Strongest finding: the cross-domain pattern that fits us best is image-converter-style (config-parameter-determines-reversibility), which is what we already do. The borrow is making the metadata granular per filter (Agent 2’s recommendation) rather than per whole config.

The five-layer detection algorithm documented at concepts/bijectivity-detection:

  1. Layer 1 — Structural slot-overlap (parse-time, very cheap)
  2. Layer 2 — Per-transform reversibility metadata (parse-time, cheap)
  3. Layer 3 — Symbolic round-trip on rule save (medium, runs on-demand)
  4. Layer 4 — Property-based testing (expensive, opt-in for rule pack authors)
  5. Layer 5 — Runtime check on inverse direction (cheap, defense-in-depth, always on)

The storage layer:

  • src/transformers/transformMetadata.ts (new, ~150 LOC) — per-filter metadata records with reversibility: 'total' | 'lossy' | 'conditional' + optional isReversibleFor(input) predicate + optional inverse function + human-readable reversibilityDomain description.
  • Integration into existing derive.ts:deriveBijective() (extend to read the metadata table).
  • Integration into existing pipeline.ts:isTransformReversible() (replace the coarse flag-set with the granular table lookup).

F2 commit 1 implements Layers 1+2 (~50 LOC additional beyond what’s already planned).

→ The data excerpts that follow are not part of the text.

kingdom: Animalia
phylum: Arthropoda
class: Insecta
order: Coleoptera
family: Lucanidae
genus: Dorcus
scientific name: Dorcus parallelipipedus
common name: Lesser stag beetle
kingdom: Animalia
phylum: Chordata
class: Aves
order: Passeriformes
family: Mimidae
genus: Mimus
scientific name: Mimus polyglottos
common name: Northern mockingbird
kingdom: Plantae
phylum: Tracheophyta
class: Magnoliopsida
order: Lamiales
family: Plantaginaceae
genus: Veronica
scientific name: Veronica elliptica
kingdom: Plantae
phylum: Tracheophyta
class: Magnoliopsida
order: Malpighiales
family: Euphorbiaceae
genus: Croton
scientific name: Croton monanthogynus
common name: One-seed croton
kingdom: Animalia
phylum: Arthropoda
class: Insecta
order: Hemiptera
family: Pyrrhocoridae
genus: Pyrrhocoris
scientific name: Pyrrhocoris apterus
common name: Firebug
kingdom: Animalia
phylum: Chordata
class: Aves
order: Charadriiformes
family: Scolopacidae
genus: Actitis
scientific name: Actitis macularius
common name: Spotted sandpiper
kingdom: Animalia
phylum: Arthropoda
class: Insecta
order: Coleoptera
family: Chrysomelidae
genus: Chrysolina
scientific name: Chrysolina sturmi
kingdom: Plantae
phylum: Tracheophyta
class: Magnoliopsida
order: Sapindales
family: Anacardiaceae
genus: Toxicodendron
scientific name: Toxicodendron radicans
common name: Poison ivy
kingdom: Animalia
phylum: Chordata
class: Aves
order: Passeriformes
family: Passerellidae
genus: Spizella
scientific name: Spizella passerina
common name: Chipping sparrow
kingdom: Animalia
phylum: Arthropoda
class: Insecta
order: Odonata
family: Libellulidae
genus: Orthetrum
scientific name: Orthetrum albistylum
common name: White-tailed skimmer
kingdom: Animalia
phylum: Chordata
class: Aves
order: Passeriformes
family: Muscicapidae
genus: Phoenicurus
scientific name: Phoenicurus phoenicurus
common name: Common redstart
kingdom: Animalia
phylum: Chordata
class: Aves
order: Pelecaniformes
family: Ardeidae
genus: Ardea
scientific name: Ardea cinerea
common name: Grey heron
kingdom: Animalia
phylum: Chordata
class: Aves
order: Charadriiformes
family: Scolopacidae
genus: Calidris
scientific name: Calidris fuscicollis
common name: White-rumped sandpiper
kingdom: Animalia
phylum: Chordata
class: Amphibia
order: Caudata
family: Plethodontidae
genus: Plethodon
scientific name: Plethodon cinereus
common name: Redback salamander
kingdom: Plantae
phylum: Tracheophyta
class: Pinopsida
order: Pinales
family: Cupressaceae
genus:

Layer 3 lands in commit 2. Layers 4+5 land later.

We’re in good shape. Our existing design is industry-best by the cross-domain comparison. The “what’s missing” is granularity (per-filter metadata vs per-config flag), which is a contained additive change.

No fundamental redesign needed. The user’s worry — “this may require building bijectivity representation stuff or abstractions per transform, unless there’s something I don’t know about?” — is real but tractable: we build a small per-transform metadata table (~12 entries today), wire it into the existing derivation logic, and expose granular per-rule status indicators. That’s it.

The lens-calculus literature is rigorous but designed for code (Boomerang grammars, Haskell types). Our domain is data-driven rules authored by users at runtime. Liquid-Haskell-style refinement-type domain constraints are a stretch goal (Layer 3’s symbolic check approximates them); not blocking for v1.